[Recorded data Boundary: Start]
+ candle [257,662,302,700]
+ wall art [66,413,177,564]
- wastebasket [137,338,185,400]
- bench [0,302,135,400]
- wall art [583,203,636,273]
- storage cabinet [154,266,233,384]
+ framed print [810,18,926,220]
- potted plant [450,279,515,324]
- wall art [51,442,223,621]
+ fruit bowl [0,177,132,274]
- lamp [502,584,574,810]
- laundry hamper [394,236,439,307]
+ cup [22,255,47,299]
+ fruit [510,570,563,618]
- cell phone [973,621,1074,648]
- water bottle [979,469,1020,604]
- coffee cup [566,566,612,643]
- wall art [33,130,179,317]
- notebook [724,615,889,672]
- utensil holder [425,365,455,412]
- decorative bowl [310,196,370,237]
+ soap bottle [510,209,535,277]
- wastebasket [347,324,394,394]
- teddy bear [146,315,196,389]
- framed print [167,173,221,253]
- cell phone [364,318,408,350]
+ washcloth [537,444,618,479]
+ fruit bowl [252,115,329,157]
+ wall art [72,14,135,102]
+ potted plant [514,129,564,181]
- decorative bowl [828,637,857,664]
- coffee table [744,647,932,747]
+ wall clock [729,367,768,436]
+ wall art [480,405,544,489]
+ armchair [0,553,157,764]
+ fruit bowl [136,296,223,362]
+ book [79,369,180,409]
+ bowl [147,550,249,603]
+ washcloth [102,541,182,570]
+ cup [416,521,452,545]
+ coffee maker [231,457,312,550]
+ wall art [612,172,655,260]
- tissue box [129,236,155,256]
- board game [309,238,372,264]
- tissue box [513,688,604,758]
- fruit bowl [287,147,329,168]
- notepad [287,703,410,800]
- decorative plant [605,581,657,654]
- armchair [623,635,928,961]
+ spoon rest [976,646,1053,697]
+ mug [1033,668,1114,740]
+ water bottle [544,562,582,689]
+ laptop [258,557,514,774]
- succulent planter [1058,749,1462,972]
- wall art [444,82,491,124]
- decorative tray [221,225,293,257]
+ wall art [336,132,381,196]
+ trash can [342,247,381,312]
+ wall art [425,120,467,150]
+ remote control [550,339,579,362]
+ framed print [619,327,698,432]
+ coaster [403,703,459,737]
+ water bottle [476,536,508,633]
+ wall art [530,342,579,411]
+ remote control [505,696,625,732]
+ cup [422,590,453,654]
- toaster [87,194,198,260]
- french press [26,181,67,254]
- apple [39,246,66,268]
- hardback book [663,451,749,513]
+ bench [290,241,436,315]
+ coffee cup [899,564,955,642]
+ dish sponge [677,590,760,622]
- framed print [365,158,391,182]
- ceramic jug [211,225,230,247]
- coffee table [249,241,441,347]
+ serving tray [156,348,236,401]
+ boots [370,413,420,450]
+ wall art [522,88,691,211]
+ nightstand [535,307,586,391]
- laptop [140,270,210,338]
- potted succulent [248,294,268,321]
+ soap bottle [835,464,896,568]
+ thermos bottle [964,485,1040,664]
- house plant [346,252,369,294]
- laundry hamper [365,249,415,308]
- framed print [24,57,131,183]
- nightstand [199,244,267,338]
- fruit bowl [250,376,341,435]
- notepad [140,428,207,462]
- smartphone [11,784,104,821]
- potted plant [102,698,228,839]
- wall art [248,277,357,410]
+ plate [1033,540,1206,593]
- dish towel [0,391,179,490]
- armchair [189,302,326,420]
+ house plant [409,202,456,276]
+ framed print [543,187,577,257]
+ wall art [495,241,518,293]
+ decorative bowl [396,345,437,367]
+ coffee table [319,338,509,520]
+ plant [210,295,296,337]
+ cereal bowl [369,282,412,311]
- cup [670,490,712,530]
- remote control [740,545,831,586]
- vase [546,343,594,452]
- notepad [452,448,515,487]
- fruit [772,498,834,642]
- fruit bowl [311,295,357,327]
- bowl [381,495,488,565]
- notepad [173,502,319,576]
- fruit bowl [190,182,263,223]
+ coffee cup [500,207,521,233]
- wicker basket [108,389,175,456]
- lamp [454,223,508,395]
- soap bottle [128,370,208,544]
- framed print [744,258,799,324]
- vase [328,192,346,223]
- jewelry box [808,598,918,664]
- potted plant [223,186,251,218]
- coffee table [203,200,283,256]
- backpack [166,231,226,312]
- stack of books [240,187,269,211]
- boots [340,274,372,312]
[Recorded data Boundary: End]
Problem requirements
Go through the records and report each line that contains "tray".

Output
- decorative tray [221,225,293,257]
+ serving tray [156,348,236,401]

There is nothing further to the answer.